By Nathan Salant     Jan 19, 2016 in Travel
San Francisco - Protesters blocked all five westbound lanes of the Bay Bridge for more than an hour Monday in an extended version of anti-racism demonstrations that started early in the day in Oakland.
The bridge demonstration began around 4 p.m. when a group of cars spaced across the lanes began slowing down and stopping.
Protesters left their cars and began pulling a chain that linked all their cars on the span, according to the San Francisco Chronicle newspaper.
Traffic was completely halted and eventually backed up into the West Oakland interchange known as the MacArthur Maze, where Interstates 80, 580 and 880 merge just east of the bridge linking San Francisco and Oakland.
Officers from the California Highway Patrol officers began untangling demonstrators and reopening lanes beginning at 4:30 p.m., the newspaper said.
Twenty-five protesters were arrested, according to KCRA Channel 3 in Sacramento.
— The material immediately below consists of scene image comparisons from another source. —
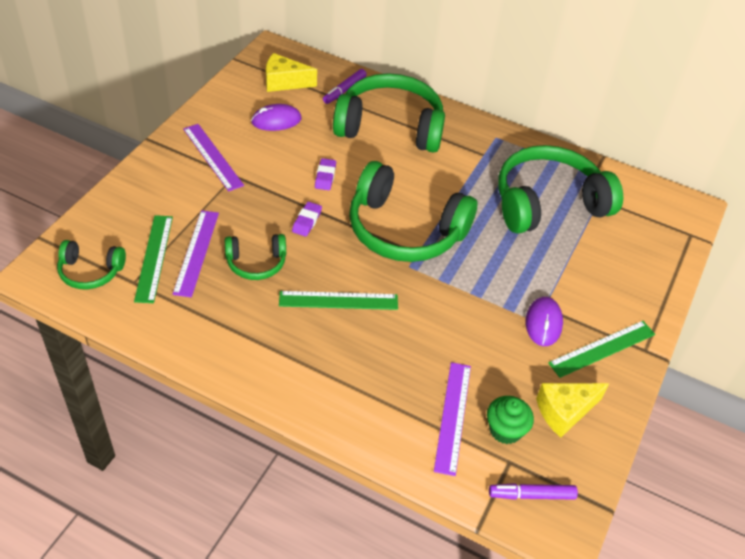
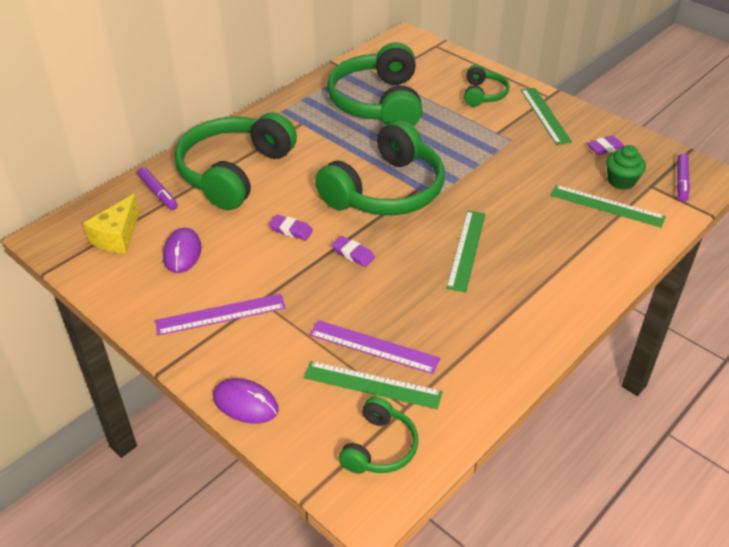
camera: 70 degrees left, 5 degrees down
(256, 263) = (402, 300): green headphones -> green headphones (483, 94)
(453, 417) = (607, 206): purple ruler -> green ruler
(543, 323) = (514, 137): purple mouse -> purple mouse (245, 403)
(564, 412) = (605, 148): yellow cheese -> purple eraser

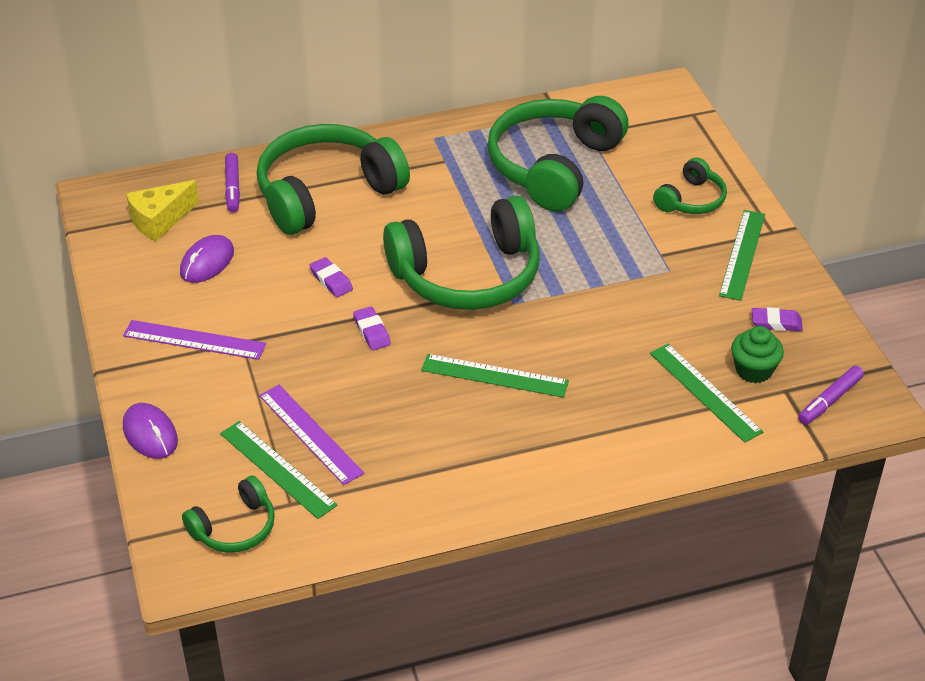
camera: 30 degrees right, 0 degrees up
(466, 249) = (494, 375): green ruler -> green ruler turned 60 degrees clockwise

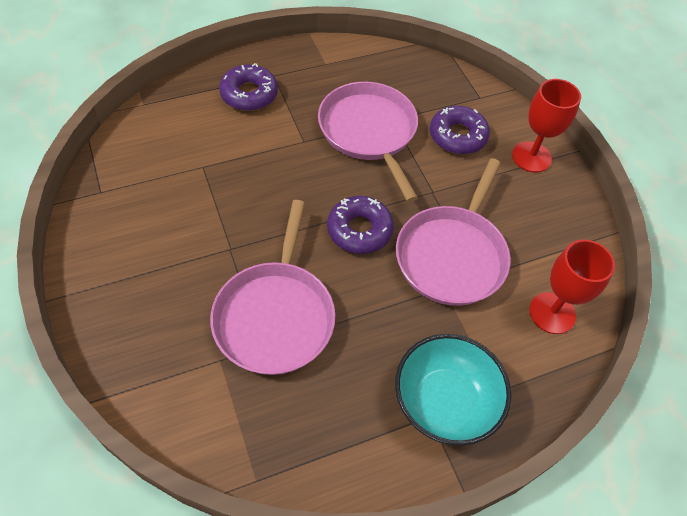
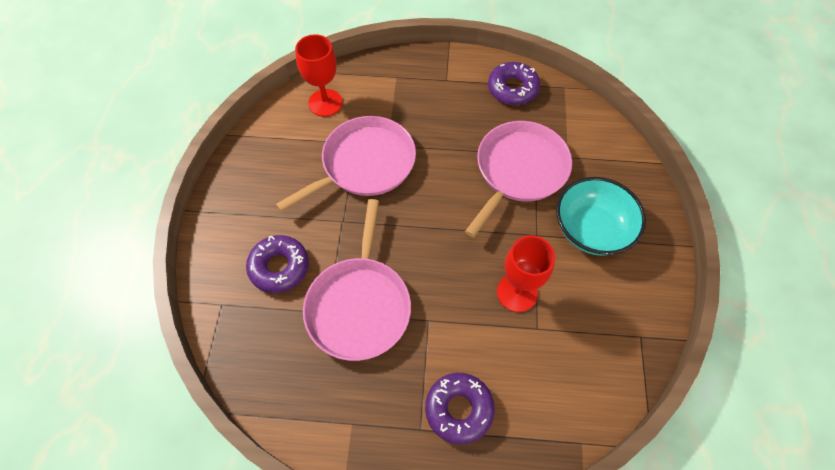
camera: 150 degrees left, 5 degrees up
(359, 230) = (424, 210): purple donut -> purple donut (512, 89)
(445, 402) = (432, 83): turquoise bowl -> turquoise bowl (591, 229)
(531, 157) = (232, 220): red goblet -> red goblet (517, 292)

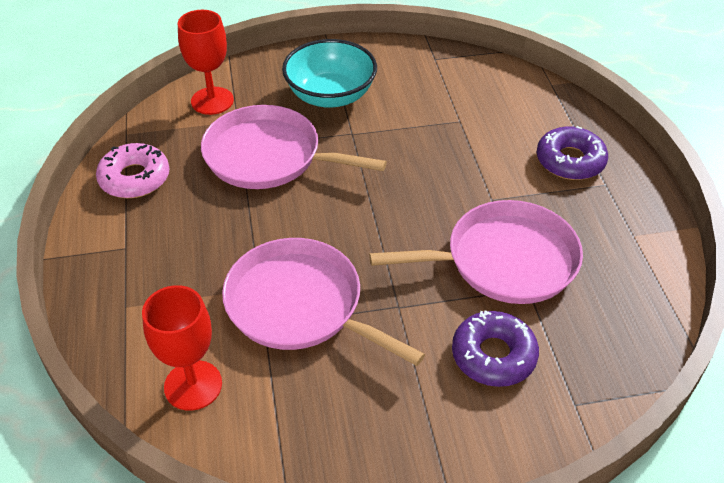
camera: 105 degrees left, 15 degrees down
(512, 89) = (135, 178): purple donut -> pink donut
(517, 292) = (427, 138): red goblet -> red goblet (212, 101)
Mia Birdsong, a spokeswoman for the demonstrators, members of a Black Lives Matter movement offshoot named Black Seed, said the protest was designed to coordinate with Martin Luther King Jr. Day, the national holiday observed Monday.
"This action in particular was about taking a strong, courageous stand in solidarity with MLK," she said.
Black Seed demonstrators were just one of several groups that protested all day in Oakland, Berkeley and Emeryville.
"We’re just trying to make the change we can and take it a day at a time,” protester Nkei Oruche, who marched on Shellmound Avenue in Emeryville with her husband and two children, told the newspaper.
Victor Guendulain of San Jose held up a sign that read “migrant workers for black resistance” as he joined the protest to “draw attention to the issues that black folks are going through and make the connection to migrant workers who face similar police repression and intimidation.”
Others in Emeryville held up signs calling for reparations, black resistance and black power, the newspaper said.
“I really respect how they’re making our rights known,” said spectator Olivia Duncan of nearby Hayward, Calif.
Most conversation at the protests centered on the tumultuous year since the last Martin Luther King Jr. Day in 2015
The past year saw riots break out in Baltimore after Freddie Gray, a young black man, suffered a fatal spine injury in police custody; the fatal shootings of nine black parishioners by a white man in a Charleston, S.C., church; and the declaration of a state of emergency in Ferguson, Mo., in the face of days of protests over the fatal shooting of Michael Brown by a police officer.